February 27, 2026
Streams? More like screams
We deserve a better streams API for JavaScript
Dev world erupts: fix streams now or ditch JavaScript
TLDR: A prominent dev says the web’s streaming tool is outdated and shows a new approach that can be up to 120x faster. Comments explode: performance fans want easier memory control, skeptics say ditch JavaScript, and others cry “LLM vibes,” all agreeing it’s time to make streaming fast and simple.
A veteran runtime engineer just threw a firecracker into web dev world: the browser’s official streams system — the way apps move data piece by piece — is outdated, clunky, and slow. His pitch? A simpler design using modern JavaScript that he says runs 2x to 120x faster across browsers and servers, powering things like fetch() and more. He insists he’s not trashing the old guard, just pushing for a reboot of the Web Streams standard born in 2014–2016, before today’s nicer “for await” tools existed.
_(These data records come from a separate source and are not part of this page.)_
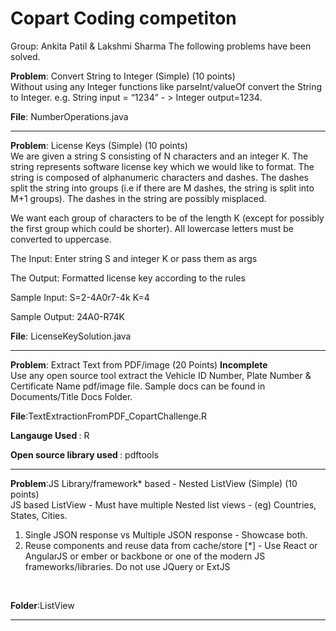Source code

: # Copart Coding competiton

Group: Ankita Patil & Lakshmi Sharma
The following problems have been solved.

<b>Problem</b>: Convert String to Integer (Simple) (10 points) <br>
Without using any Integer functions like parseInt/valueOf convert the String to Integer. e.g. String input = “1234” - > Integer output=1234.

<b>File</b>: NumberOperations.java


<hr>

<b>Problem</b>: License Keys (Simple) (10 points)<br>
We are given a string S consisting of N characters and an integer K. The string represents software license key which we would like to format. The string is composed of alphanumeric characters and dashes. The dashes split the string into groups (i.e if there are M dashes, the string is split into M+1 groups). The dashes in the string are possibly misplaced.

We want each group of characters to be of the length K (except for possibly the first group which could be shorter). All lowercase letters must be converted to uppercase.

The Input: Enter string S and integer K or pass them as args

The Output: Formatted license key according to the rules

Sample Input: S=2-4A0r7-4k K=4

Sample Output: 24A0-R74K

<b>File</b>: LicenseKeySolution.java

<hr>
<b>Problem</b>: Extract Text from PDF/image (20 Points) <b>Incomplete</b><br>
Use any open source tool extract the Vehicle ID Number, Plate Number & Certificate Name pdf/image file. Sample docs can be found in Documents/Title Docs Folder.

<br>

<b>File</b>:TextExtractionFromPDF_CopartChallenge.R <br>

<b>Langauge Used </b>: R<br>

<b>Open source library used </b>: pdftools

<hr>

<b>Problem</b>:JS Library/framework* based - Nested ListView (Simple) (10 points)<br>
JS based ListView - Must have multiple Nested list views - (eg) Countries, States, Cities.
1. Single JSON response vs Multiple JSON response - Showcase both.
2. Reuse components and reuse data from cache/store [*] - Use React or AngularJS or ember or backbone or one of the modern JS frameworks/libraries. Do not use JQuery or ExtJS
<br>

<b>Folder</b>:ListView <br>

<hr>


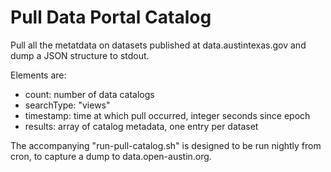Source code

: Pull Data Portal Catalog
========================

Pull all the metatdata on datasets published at data.austintexas.gov
and dump a JSON structure to stdout.

Elements are:
* count: number of data catalogs
* searchType: "views"
* timestamp: time at which pull occurred, integer seconds since epoch
* results: array of catalog metadata, one entry per dataset

The accompanying "run-pull-catalog.sh" is designed to be run
nightly from cron, to capture a dump to data.open-austin.org.

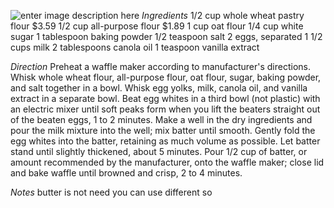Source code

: ![enter image description here](https://www.allrecipes.com/recipe/229356/whole-wheat-oat-waffles/photos/1010040/)
*Ingredients*
1/2 cup whole wheat pastry flour $3.59
1/2 cup all-purpose flour $1.89
1 cup oat flour
1/4 cup white sugar
1 tablespoon baking powder
1/2 teaspoon salt
2 eggs, separated
1 1/2 cups milk
2 tablespoons canola oil
1 teaspoon vanilla extract

*Direction*
Preheat a waffle maker according to manufacturer's directions.
Whisk whole wheat flour, all-purpose flour, oat flour, sugar, baking powder, and salt together in a bowl. Whisk egg yolks, milk, canola oil, and vanilla extract in a separate bowl. Beat egg whites in a third bowl (not plastic) with an electric mixer until soft peaks form when you lift the beaters straight out of the beaten eggs, 1 to 2 minutes.
Make a well in the dry ingredients and pour the milk mixture into the well; mix batter until smooth. Gently fold the egg whites into the batter, retaining as much volume as possible. Let batter stand until slightly thickened, about 5 minutes.
Pour 1/2 cup of batter, or amount recommended by the manufacturer, onto the waffle maker; close lid and bake waffle until browned and crisp, 2 to 4 minutes.

*Notes*
butter is not need you can use different so 
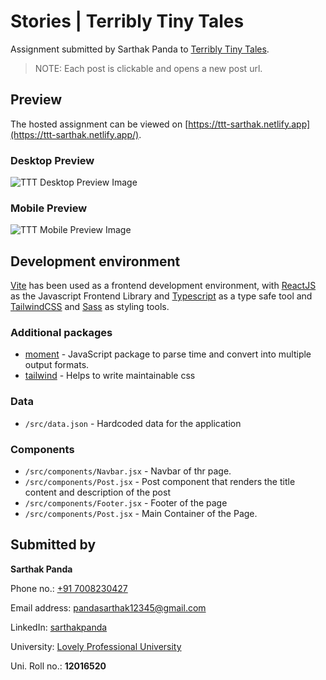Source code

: # Stories | Terribly Tiny Tales

Assignment submitted by Sarthak Panda to [Terribly Tiny Tales](https://www.terriblytinytales.com/).


> NOTE: Each post is clickable and opens a new post url.

## Preview


The hosted assignment can be viewed on [https://ttt-sarthak.netlify.app](https://ttt-sarthak.netlify.app/).

### Desktop Preview 
![TTT Desktop Preview Image](https://ttt-sarthak.netlify.app/web-view.png)

### Mobile Preview 

![TTT Mobile Preview Image](https://ttt-sarthak.netlify.app/mobile-view.png)


## Development environment

[Vite](https://vitejs.dev/) has been used as a frontend development environment, with [ReactJS](https://react.dev/) as the Javascript Frontend Library and [Typescript](https://www.typescriptlang.org/) as a type safe tool and [TailwindCSS](https://tailwindcss.com/) and [Sass](https://sass-lang.com/) as styling tools.



### Additional packages


- [moment](https://momentjs.com/) - JavaScript package to parse time and convert into multiple output formats.
- [tailwind](https://npmjs.com/package/tailwind) - Helps to write maintainable css



### Data

- `/src/data.json` - Hardcoded data for the application


### Components

- `/src/components/Navbar.jsx` - Navbar of thr page.
- `/src/components/Post.jsx` - Post component
that renders the title content and description of the post
- `/src/components/Footer.jsx` - Footer of the page
- `/src/components/Post.jsx` - Main Container of the Page.


## Submitted by

**Sarthak Panda**

Phone no.: [+91 7008230427](tel:9754473453)

Email address: [pandasarthak12345@gmail.com](mailto:pandasarthak12345@gmail.com)

LinkedIn: [sarthakpanda](https://www.linkedin.com/in/sarthakpanda/)

University: [Lovely Professional University](https://lpu.in/)

Uni. Roll no.: **12016520**

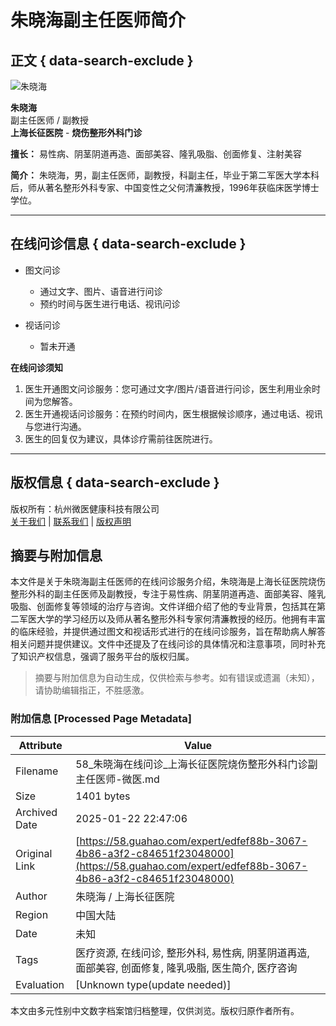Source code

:# 朱晓海副主任医师简介

## 正文 { data-search-exclude }


![朱晓海](https://kano.guahao.com/Ib6691838724_image140.jpg?timestamp=1657676953669)

**朱晓海**  
副主任医师 / 副教授  
**上海长征医院** - **烧伤整形外科门诊**

**擅长：** 易性病、阴茎阴道再造、面部美容、隆乳吸脂、创面修复、注射美容

**简介：** 朱晓海，男，副主任医师，副教授，科副主任，毕业于第二军医大学本科后，师从著名整形外科专家、中国变性之父何清濂教授，1996年获临床医学博士学位。

---

## 在线问诊信息 { data-search-exclude }

- 图文问诊
  - 通过文字、图片、语音进行问诊
  - 预约时间与医生进行电话、视讯问诊
  
- 视话问诊
  - 暂未开通

**在线问诊须知**

1. 医生开通图文问诊服务：您可通过文字/图片/语音进行问诊，医生利用业余时间为您解答。
2. 医生开通视话问诊服务：在预约时间内，医生根据候诊顺序，通过电话、视讯与您进行沟通。
3. 医生的回复仅为建议，具体诊疗需前往医院进行。

---

## 版权信息 { data-search-exclude }

版权所有：杭州微医健康科技有限公司  
[关于我们](https://www.wedoctor.com/about) | [联系我们](https://www.wedoctor.com/contact) | [版权声明](https://www.wedoctor.com/statement)
<!-- tcd_original_link https://58.guahao.com/expert/edfef88b-3067-4b86-a3f2-c84651f23048000 -->


## 摘要与附加信息

<!-- tcd_abstract -->
本文件是关于朱晓海副主任医师的在线问诊服务介绍，朱晓海是上海长征医院烧伤整形外科的副主任医师及副教授，专注于易性病、阴茎阴道再造、面部美容、隆乳吸脂、创面修复等领域的治疗与咨询。文件详细介绍了他的专业背景，包括其在第二军医大学的学习经历以及师从著名整形外科专家何清濂教授的经历。他拥有丰富的临床经验，并提供通过图文和视话形式进行的在线问诊服务，旨在帮助病人解答相关问题并提供建议。文件中还提及了在线问诊的具体情况和注意事项，同时补充了知识产权信息，强调了服务平台的版权归属。
<!-- tcd_abstract_end -->

> 摘要与附加信息为自动生成，仅供检索与参考。如有错误或遗漏（未知），请协助编辑指正，不胜感激。

### 附加信息 [Processed Page Metadata]

| Attribute       | Value                                  |
|-----------------|----------------------------------------|
| Filename        | 58_朱晓海在线问诊_上海长征医院烧伤整形外科门诊副主任医师-微医.md                             |
| Size            | 1401 bytes                           |
| Archived Date   | 2025-01-22 22:47:06                             |
| Original Link   | [https://58.guahao.com/expert/edfef88b-3067-4b86-a3f2-c84651f23048000](https://58.guahao.com/expert/edfef88b-3067-4b86-a3f2-c84651f23048000)                       |
| Author          | 朱晓海 / 上海长征医院                               |
| Region          | 中国大陆                               |
| Date            | 未知                                 |
| Tags            | 医疗资源, 在线问诊, 整形外科, 易性病, 阴茎阴道再造, 面部美容, 创面修复, 隆乳吸脂, 医生简介, 医疗咨询                                 |
| Evaluation            | [Unknown type(update needed)]                                 |
<!-- tcd_table_end -->

本文由多元性别中文数字档案馆归档整理，仅供浏览。版权归原作者所有。
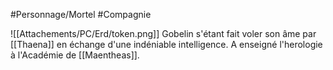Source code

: #Personnage/Mortel
#Compagnie

![[Attachements/PC/Erd/token.png]]
Gobelin s'étant fait voler son âme par [[Thaena]] en échange d'une indéniable intelligence.
A enseigné l'herologie à l'Académie de [[Maentheas]].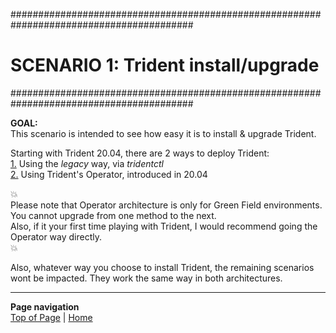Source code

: #########################################################################################
# SCENARIO 1: Trident install/upgrade
#########################################################################################

**GOAL:**  
This scenario is intended to see how easy it is to install & upgrade Trident.  
  
Starting with Trident 20.04, there are 2 ways to deploy Trident:  
[1.](1_Tridentctl) Using the _legacy_ way, via _tridentctl_  
[2.](2_Operator) Using Trident's Operator, introduced in 20.04   

:boom:  
Please note that Operator architecture is only for Green Field environments. You cannot upgrade from one method to the next.  
Also, if it your first time playing with Trident, I would recommend going the Operator way directly.  
:boom:  

Also, whatever way you choose to install Trident, the remaining scenarios wont be impacted. They work the same way in both architectures.

---
**Page navigation**  
[Top of Page](#top) | [Home](/README.md)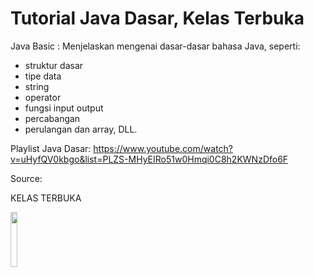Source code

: # Tutorial Java Dasar, Kelas Terbuka

Java Basic : Menjelaskan mengenai dasar-dasar bahasa Java, seperti: 
* struktur dasar 
* tipe data
* string
* operator
* fungsi input output
* percabangan
* perulangan dan array, DLL.

Playlist Java Dasar:
https://www.youtube.com/watch?v=uHyfQV0kbgo&list=PLZS-MHyEIRo51w0Hmqi0C8h2KWNzDfo6F


Source: 

KELAS TERBUKA

[<img src="https://yt3.ggpht.com/ytc/AAUvwnhVniQ2N_JTlURMd1WmEm_VbsjyzV_PjAiy-q-rZA=s900-c-k-c0x00ffffff-no-rj" width="15%">](https://www.youtube.com/watch?v=uHyfQV0kbgo&list=PLZS-MHyEIRo51w0Hmqi0C8h2KWNzDfo6F)
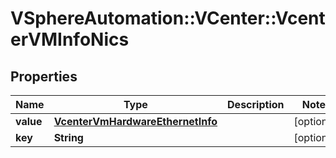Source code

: # VSphereAutomation::VCenter::VcenterVMInfoNics

## Properties
Name | Type | Description | Notes
------------ | ------------- | ------------- | -------------
**value** | [**VcenterVmHardwareEthernetInfo**](VcenterVmHardwareEthernetInfo.md) |  | [optional] 
**key** | **String** |  | [optional] 


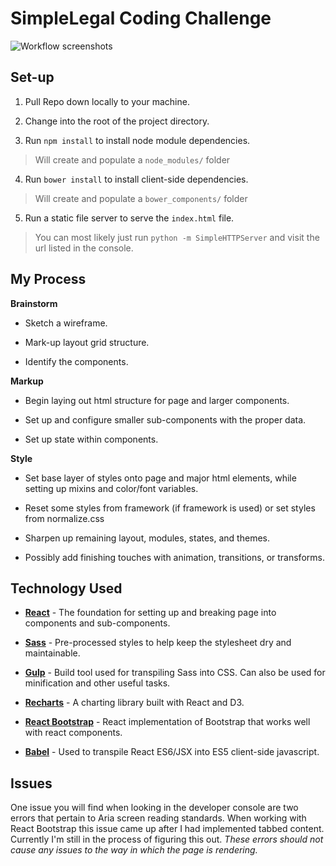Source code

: # SimpleLegal Coding Challenge

![Workflow screenshots](https://github.com/l4nk332/simple-legal-coding-challenge/blob/master/assets/screenshot-panel.png)

## Set-up

1. Pull Repo down locally to your machine.

2. Change into the root of the project directory.

3. Run `npm install` to install node module dependencies.

> Will create and populate a `node_modules/` folder

4. Run `bower install` to install client-side dependencies.

> Will create and populate a `bower_components/` folder

5. Run a static file server to serve the `index.html` file.

> You can most likely just run `python -m SimpleHTTPServer` and visit the url listed in the console.

## My Process

**Brainstorm**

- Sketch a wireframe.

- Mark-up layout grid structure.

- Identify the components.

**Markup**

- Begin	laying out html structure for page and larger components.

- Set up and configure smaller sub-components with the proper data.

- Set up state within components.

**Style**

- Set base layer of styles onto page and major html elements, while setting up mixins and color/font variables.

- Reset some styles from framework (if framework is used) or set styles from normalize.css

- Sharpen up remaining layout, modules, states, and themes.

- Possibly add finishing touches with animation, transitions, or transforms.

## Technology Used

* **[React](https://facebook.github.io/react/)** - The foundation for setting up and breaking page into components and sub-components.

* **[Sass](http://sass-lang.com/)** - Pre-processed styles to help keep the stylesheet dry and maintainable.

* **[Gulp](http://gulpjs.com/)** - Build tool used for transpiling Sass into CSS. Can also be used for minification and other useful tasks.

* **[Recharts](http://recharts.org/)** - A charting library built with React and D3.

* **[React Bootstrap](https://react-bootstrap.github.io/)** - React implementation of Bootstrap that works well with react components.

* **[Babel](https://babeljs.io/)** - Used to transpile React ES6/JSX into ES5 client-side javascript.

## Issues

One issue you will find when looking in the developer console are two errors that pertain to Aria screen reading standards. When working with React Bootstrap this issue came up after I had implemented tabbed content. Currently I'm still in the process of figuring this out. *These errors should not cause any issues to the way in which the page is rendering.*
The comments? Absolute chaos. Performance diehards are laser-focused on BYOB — “bring your own buffer,” a memory-saving trick — raging that it’s so hard to use that devs give up and burn CPU instead. One commenter basically says “just use raw internet pipes,” another accuses the author of giving off “LLM” (AI ghostwriter) vibes, and a third drops the nuclear option: “We deserve a better language than JavaScript,” with a side-eye that “WebAssembly didn’t save us.” The meme energy is strong: “streams vs screams,” “Bring Your Own Burnout,” and “async all the way down.” Underneath the jokes, a rare consensus forms — locks, readers, and boilerplate feel like museum pieces next to today’s simpler patterns, and everyone wants speed without the headache.
Key Points
- •The WHATWG Streams Standard unified streaming APIs across browsers and server runtimes and underpins fetch().
- •The article argues Web streams have fundamental usability and performance issues tied to early design decisions.
- •An alternative approach using modern JavaScript primitives is proposed, claiming 2x–120x faster benchmarks across major runtimes.
- •The Streams Standard predates async iteration (for await...of), leading to a reader/writer lock model and added complexity.
- •Node.js had its own streaming API, but WHATWG focused on browser needs; server-side adoption of Web streams came later for cross-runtime compatibility.